**Description of the task:** For the listing below, the answer is an exact retyping of the lines from the one with "(160, 187) none" through the one with "(560, 93) none", both included, without pictures.
-- Material for this task follows --
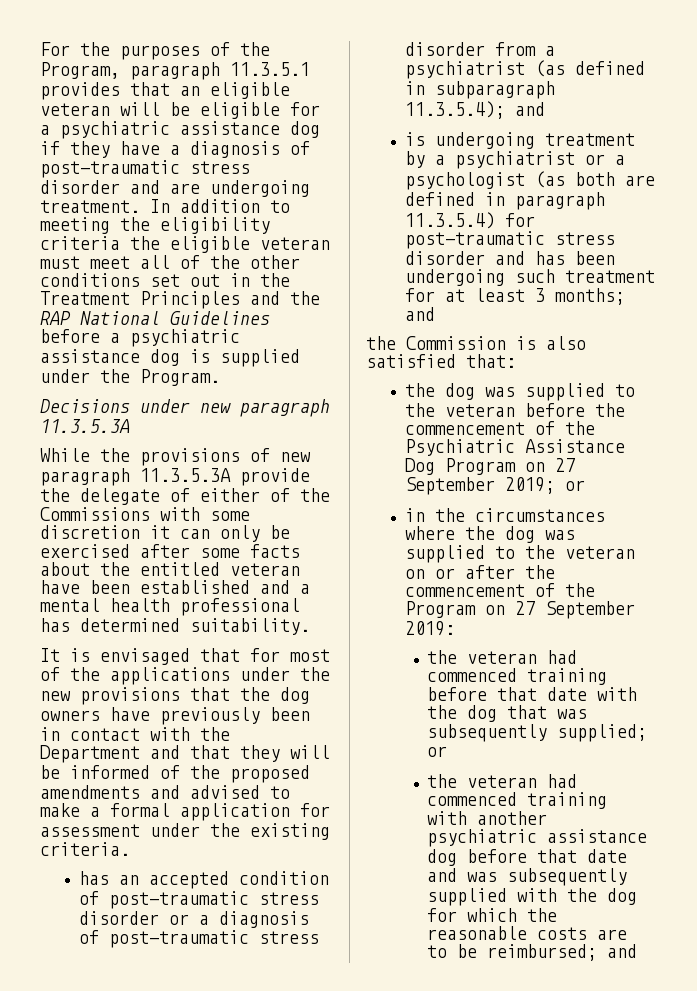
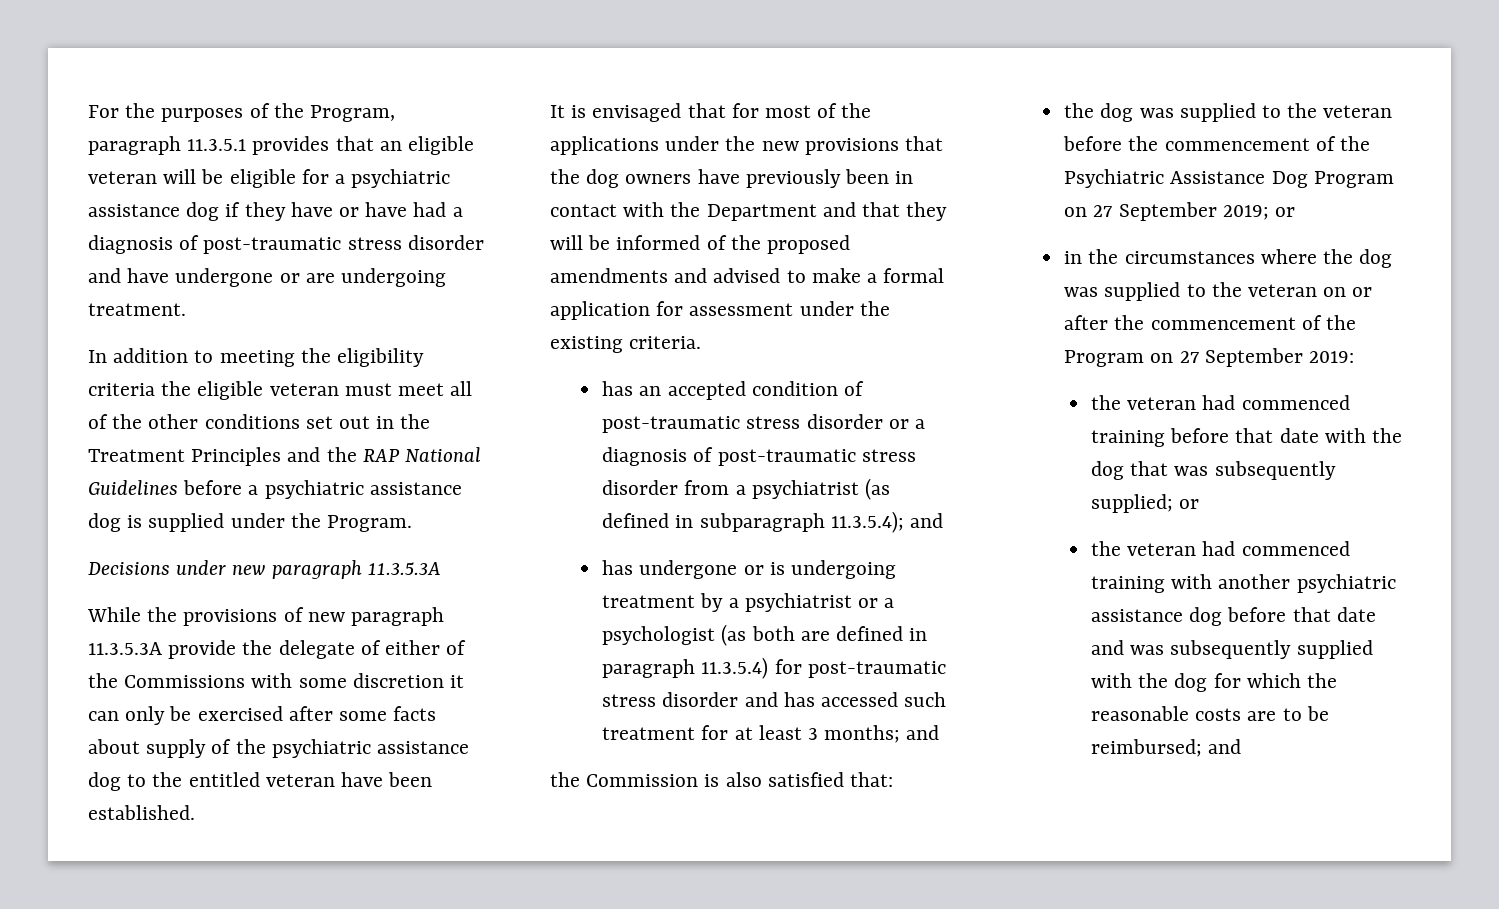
(160, 148) none -> [339,202,447,217] or have had
(160, 187) none -> [127,268,300,287] have undergone or
(140, 206) none -> (186, 309) //
(90, 569) none -> [146,739,470,758] [88,772,147,791] supply of the psychiatric assistance dog to
[140,580,310,594] [40,598,300,616] [40,618,310,635] established and a mental health professional has determined suitability. -> [88,805,195,820] established.
(545, 109) none -> [602,560,764,579] has undergone or
[574,251,615,265] [404,269,505,286] been undergoing -> [821,692,899,707] accessed

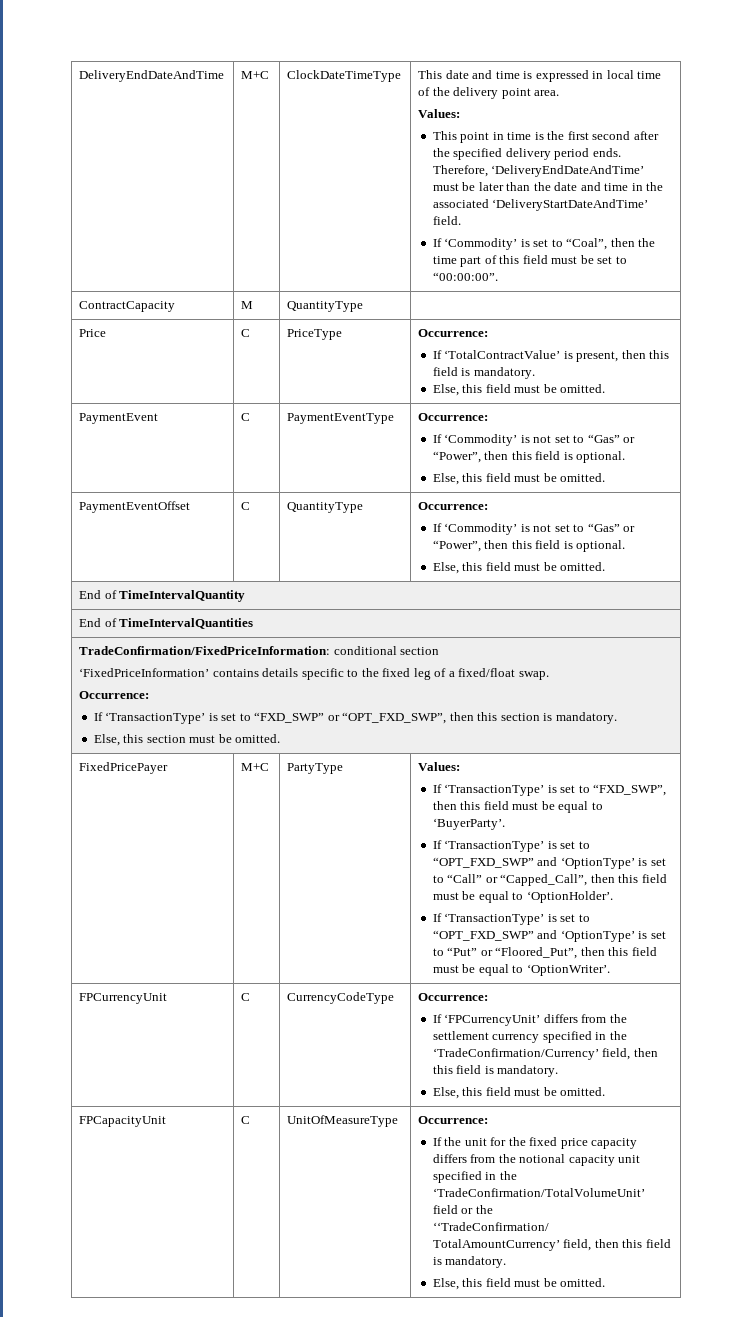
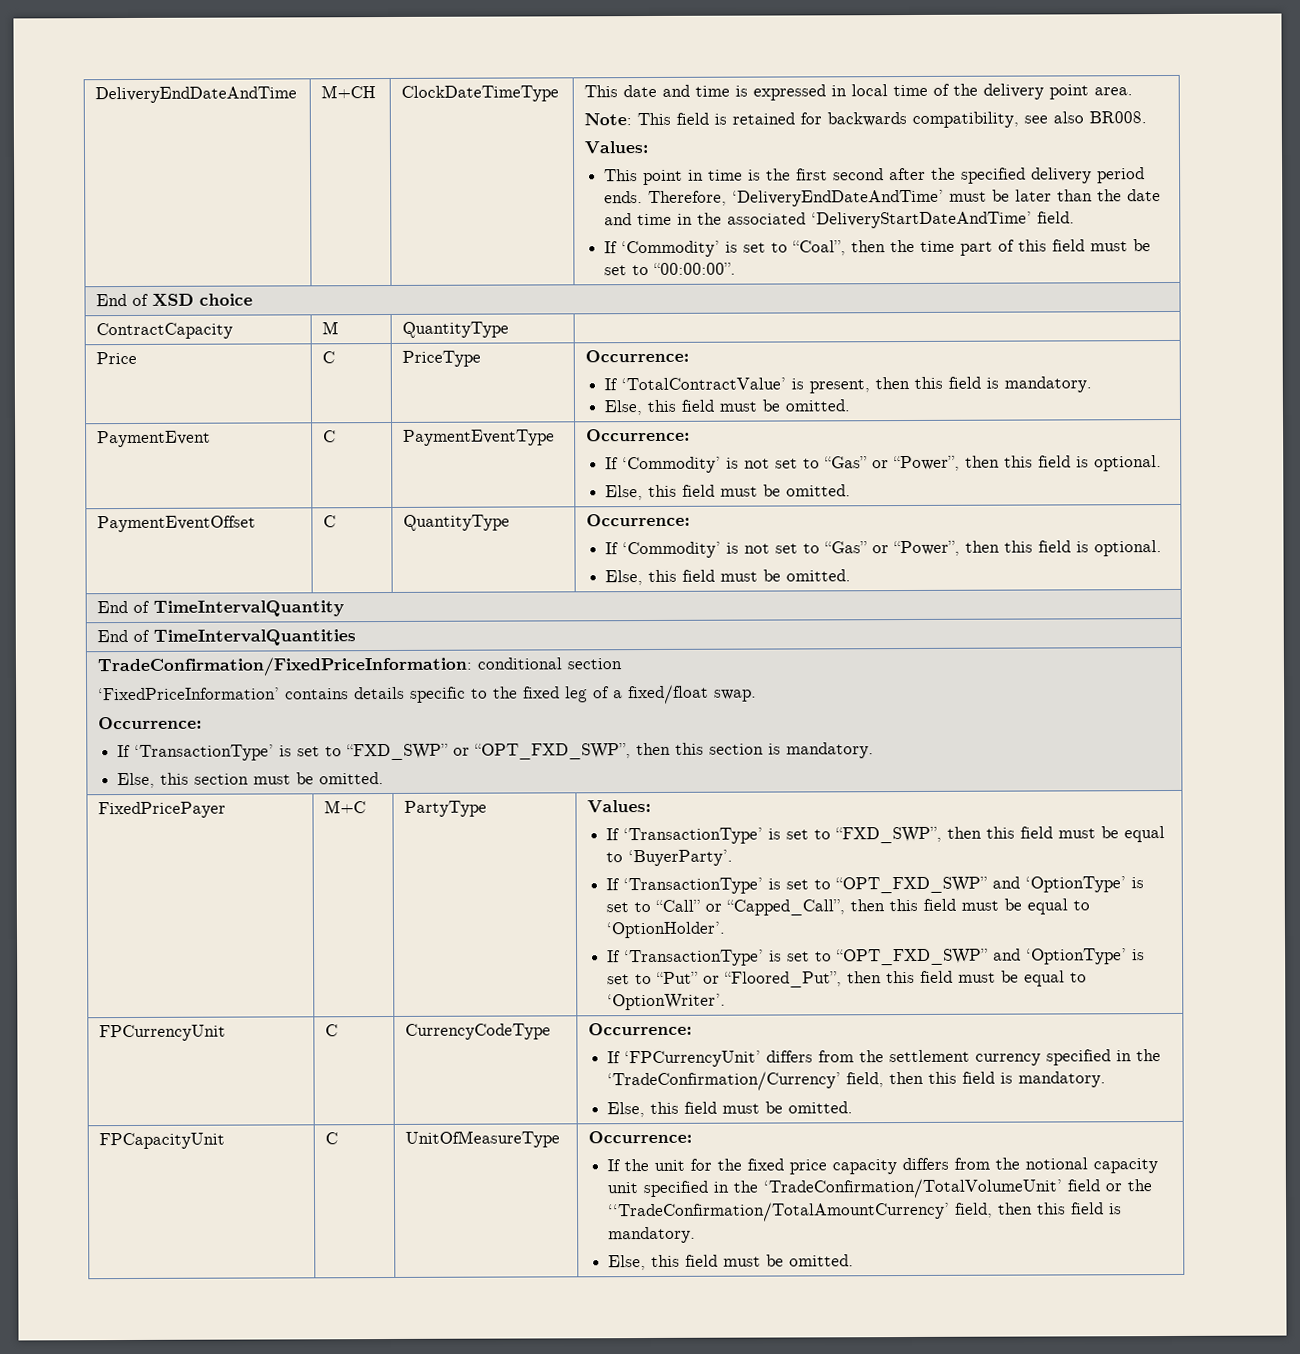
[241,71,270,79] M+C -> [321,85,377,99] M+CH
(560, 93) none -> [584,111,1148,128] // Note: This field is retained for backwards compatibility, see also BR008.
(498, 276) none -> [96,293,254,307] // End of XSD choice

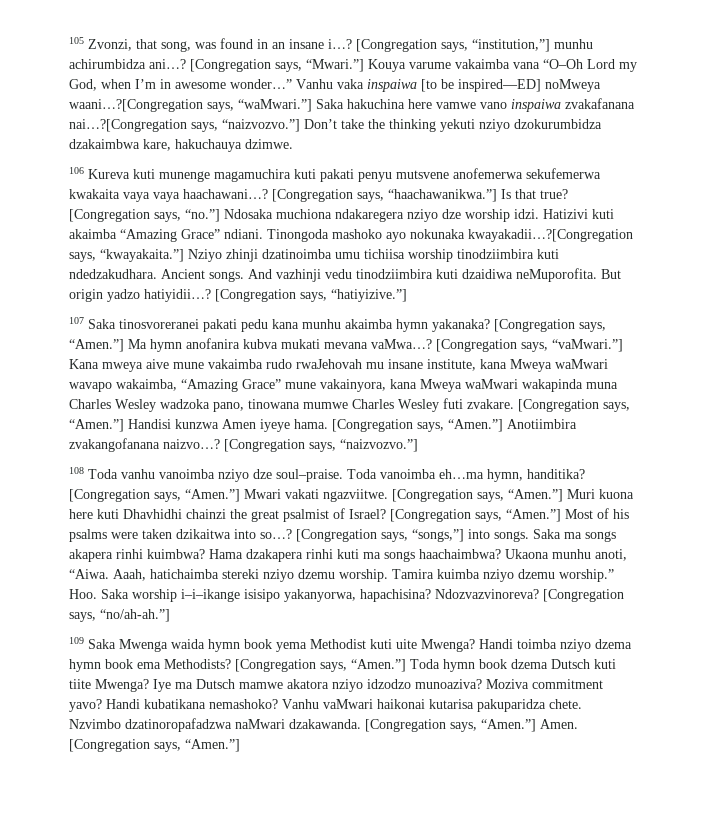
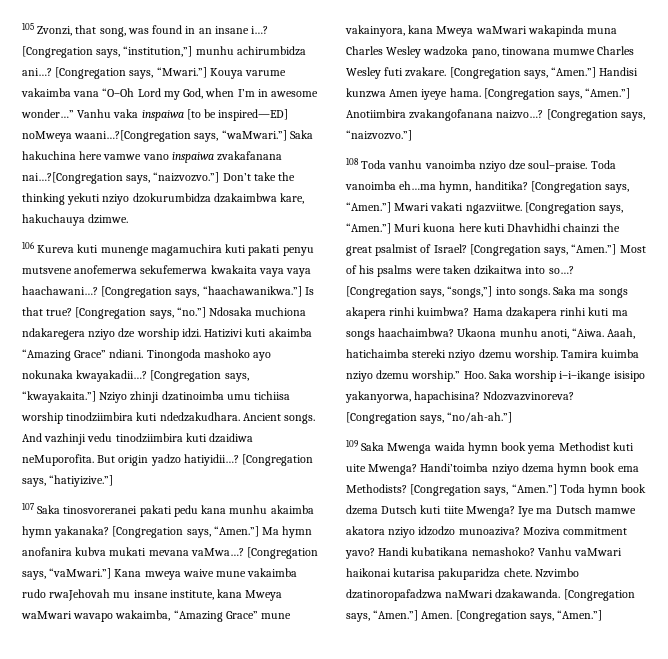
[468,229,633,242] kwayakadii…?[Congregation -> [76,370,222,382] kwayakadii…? [Congregation
[146,359,169,369] aive -> [182,569,214,577] waive
[479,639,557,649] Handi toimba -> [420,463,489,472] Handi’toimba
-- Material for this task concluded --
**Task response:**
(160, 187) none -> [127,268,300,287] have undergone or
(140, 206) none -> (186, 309) //
(90, 569) none -> [146,739,470,758] [88,772,147,791] supply of the psychiatric assistance dog to
[140,580,310,594] [40,598,300,616] [40,618,310,635] established and a mental health professional has determined suitability. -> [88,805,195,820] established.
(545, 109) none -> [602,560,764,579] has undergone or
[574,251,615,265] [404,269,505,286] been undergoing -> [821,692,899,707] accessed

[241,71,270,79] M+C -> [321,85,377,99] M+CH
(560, 93) none -> [584,111,1148,128] // Note: This field is retained for backwards compatibility, see also BR008.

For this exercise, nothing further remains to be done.